For the data below, work out the number of lines containing the string "crossings" and answer with that number only.

- [Given data]:
════════

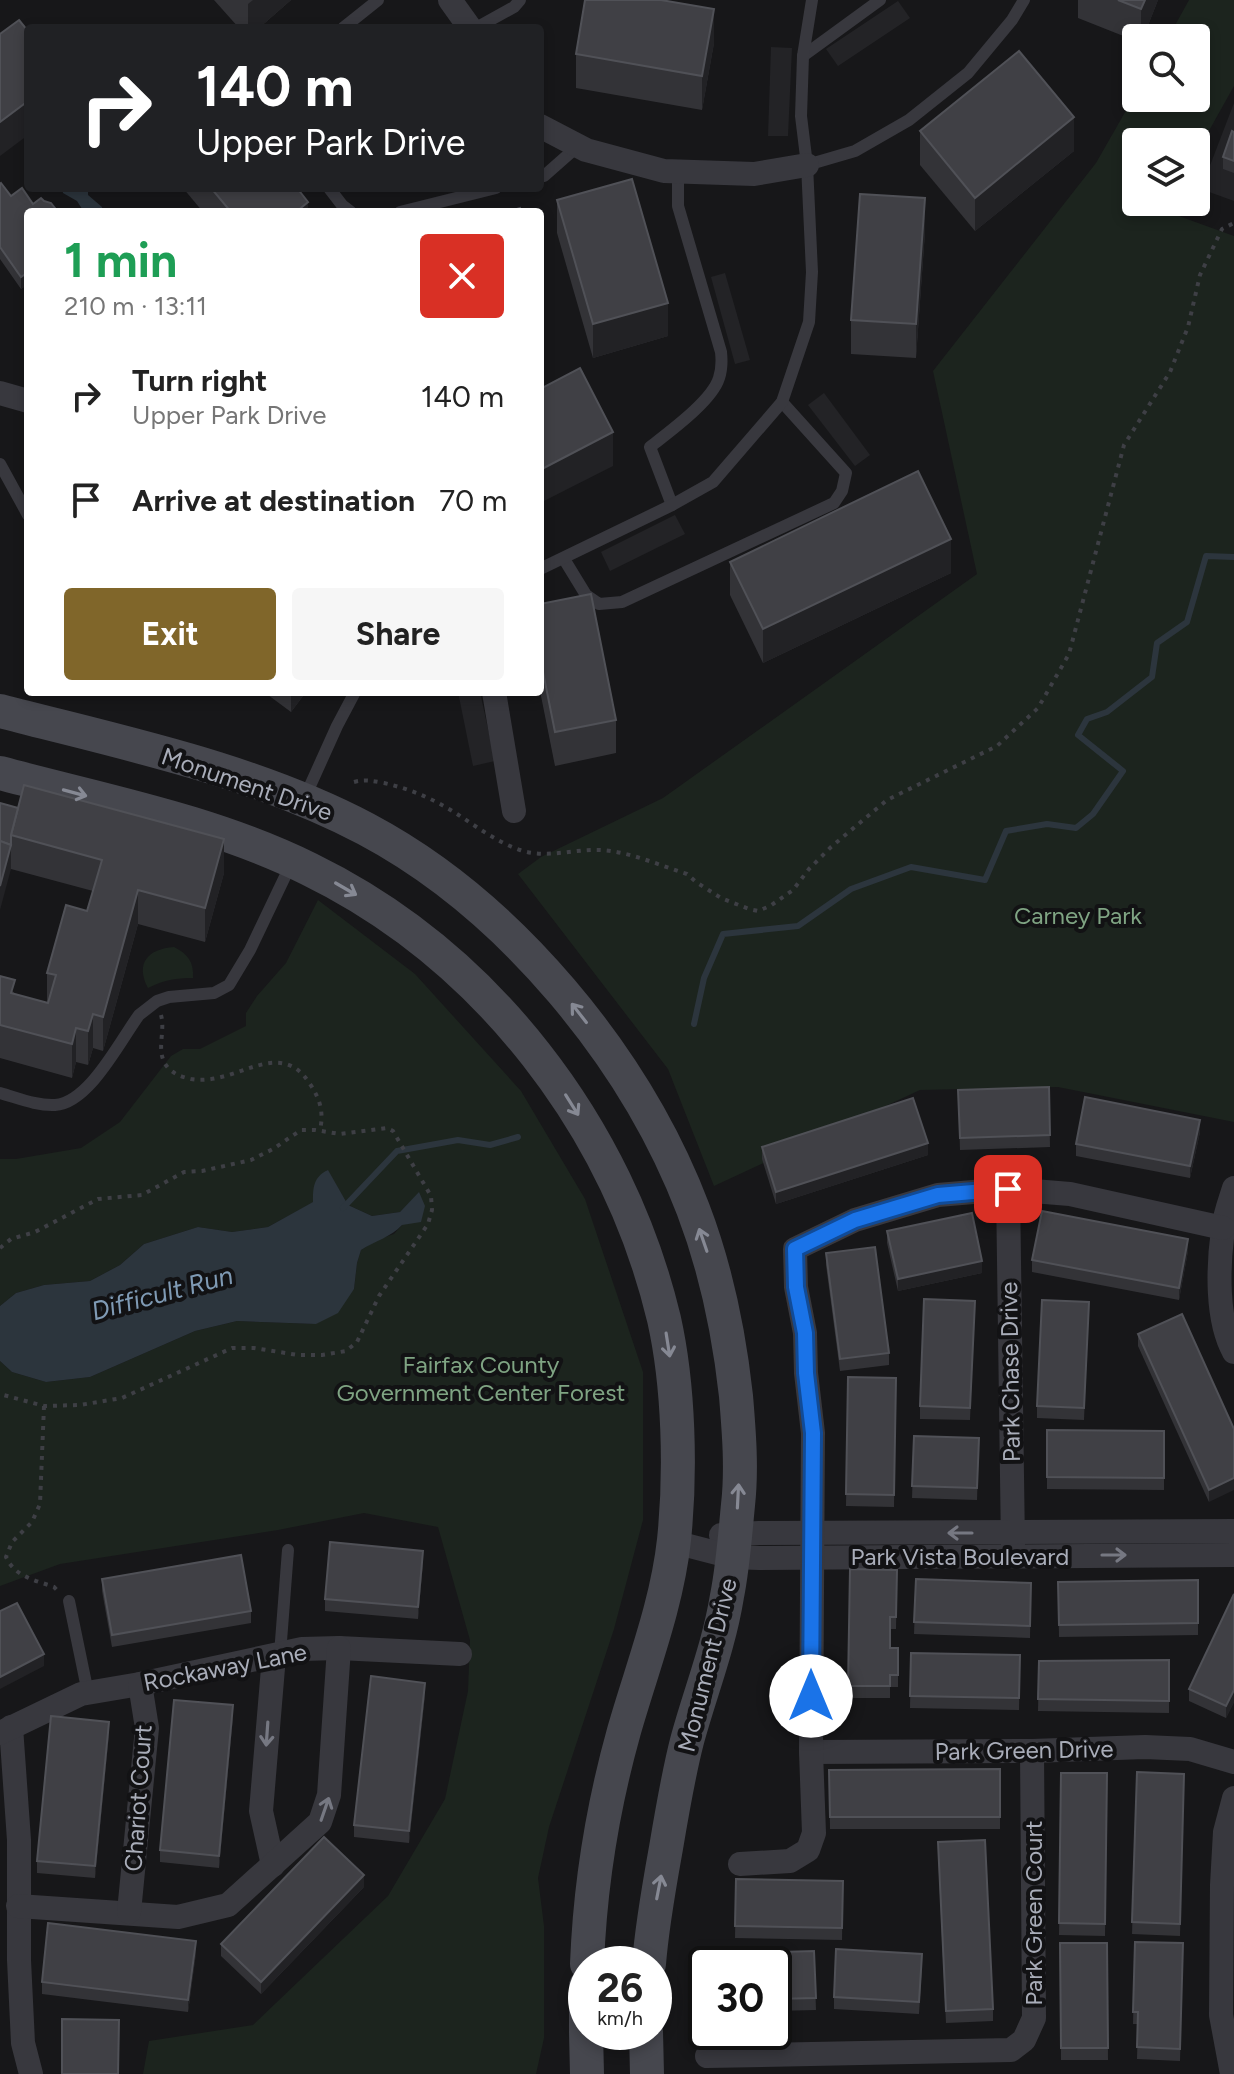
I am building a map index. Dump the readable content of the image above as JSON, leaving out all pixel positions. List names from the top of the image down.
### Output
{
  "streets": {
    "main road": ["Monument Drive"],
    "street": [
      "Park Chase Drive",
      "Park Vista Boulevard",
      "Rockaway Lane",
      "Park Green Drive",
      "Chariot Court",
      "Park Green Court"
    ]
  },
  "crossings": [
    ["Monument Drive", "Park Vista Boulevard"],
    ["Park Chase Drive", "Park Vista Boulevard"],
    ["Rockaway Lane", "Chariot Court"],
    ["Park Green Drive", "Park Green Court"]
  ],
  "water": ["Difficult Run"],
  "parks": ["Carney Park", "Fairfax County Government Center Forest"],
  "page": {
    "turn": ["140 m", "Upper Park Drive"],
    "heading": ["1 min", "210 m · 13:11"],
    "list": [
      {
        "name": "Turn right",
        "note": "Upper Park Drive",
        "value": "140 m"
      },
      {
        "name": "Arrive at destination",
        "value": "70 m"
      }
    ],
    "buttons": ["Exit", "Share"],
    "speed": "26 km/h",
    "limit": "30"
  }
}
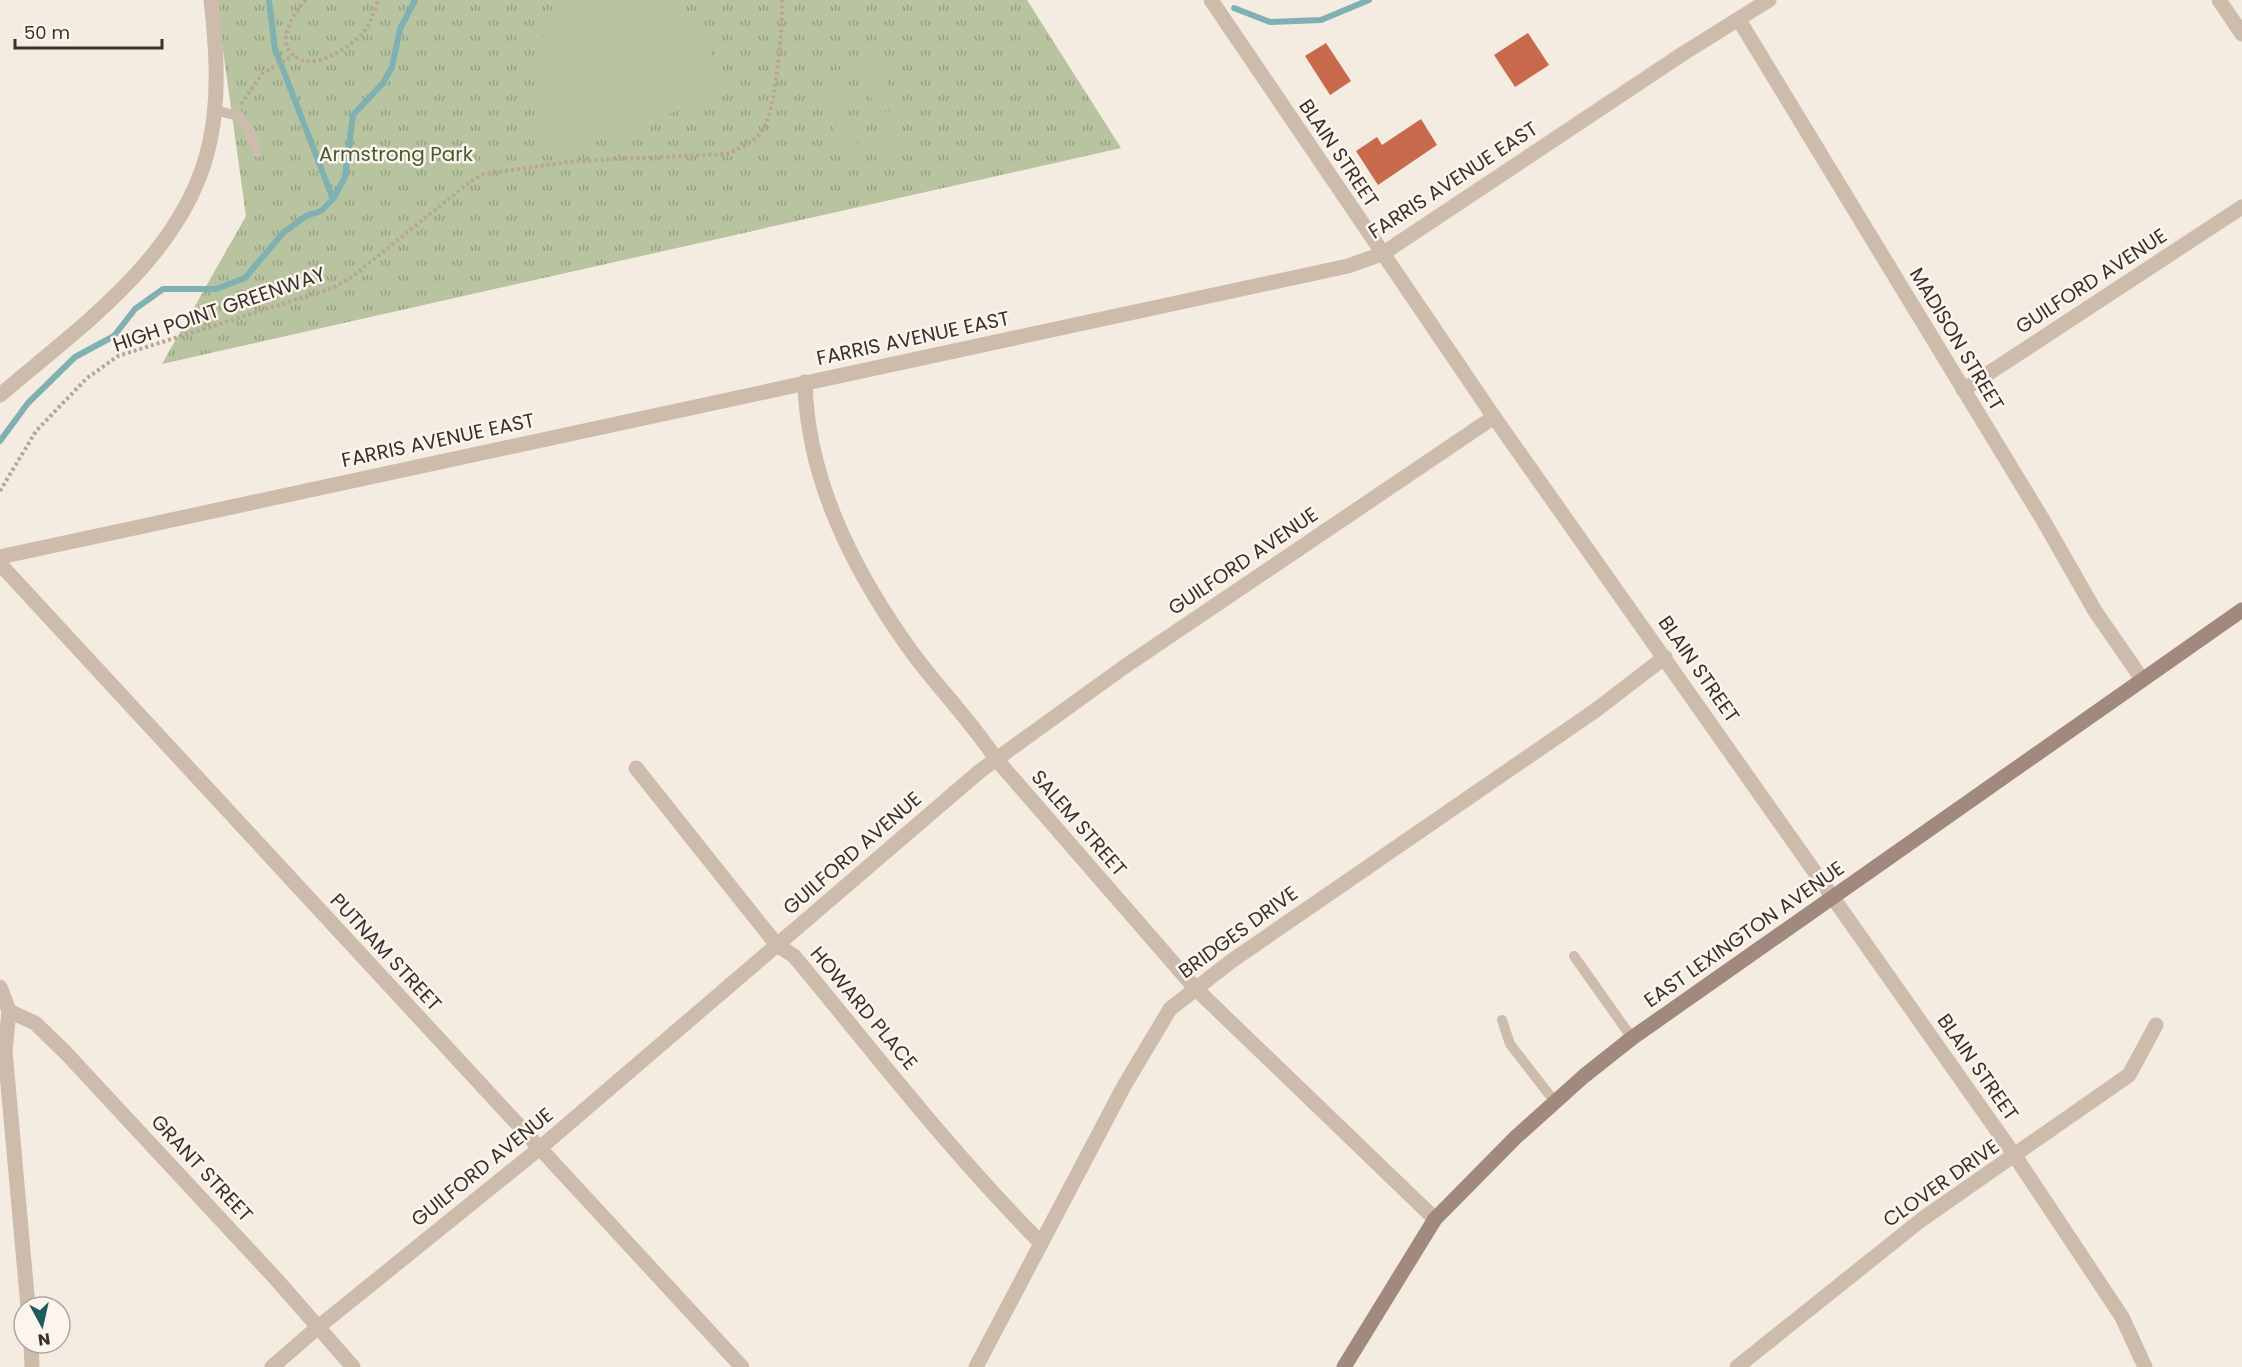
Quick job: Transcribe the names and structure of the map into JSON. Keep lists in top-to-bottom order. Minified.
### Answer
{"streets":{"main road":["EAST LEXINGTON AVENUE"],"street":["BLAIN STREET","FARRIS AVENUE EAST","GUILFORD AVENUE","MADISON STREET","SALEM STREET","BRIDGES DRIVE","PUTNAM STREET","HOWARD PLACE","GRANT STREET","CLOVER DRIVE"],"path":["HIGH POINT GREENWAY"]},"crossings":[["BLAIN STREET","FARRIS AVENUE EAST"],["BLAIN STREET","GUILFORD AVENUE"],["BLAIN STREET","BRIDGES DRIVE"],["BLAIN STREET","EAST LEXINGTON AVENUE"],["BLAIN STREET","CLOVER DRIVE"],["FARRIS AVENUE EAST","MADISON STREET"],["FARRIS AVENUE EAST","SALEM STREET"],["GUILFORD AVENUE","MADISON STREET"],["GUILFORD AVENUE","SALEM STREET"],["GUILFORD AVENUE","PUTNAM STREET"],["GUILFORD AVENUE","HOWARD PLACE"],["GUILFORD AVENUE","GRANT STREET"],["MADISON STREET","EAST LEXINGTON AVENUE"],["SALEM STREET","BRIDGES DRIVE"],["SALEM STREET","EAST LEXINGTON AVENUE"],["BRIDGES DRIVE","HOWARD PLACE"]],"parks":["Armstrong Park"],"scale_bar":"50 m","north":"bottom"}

════════

- [Result for this exercise]: 2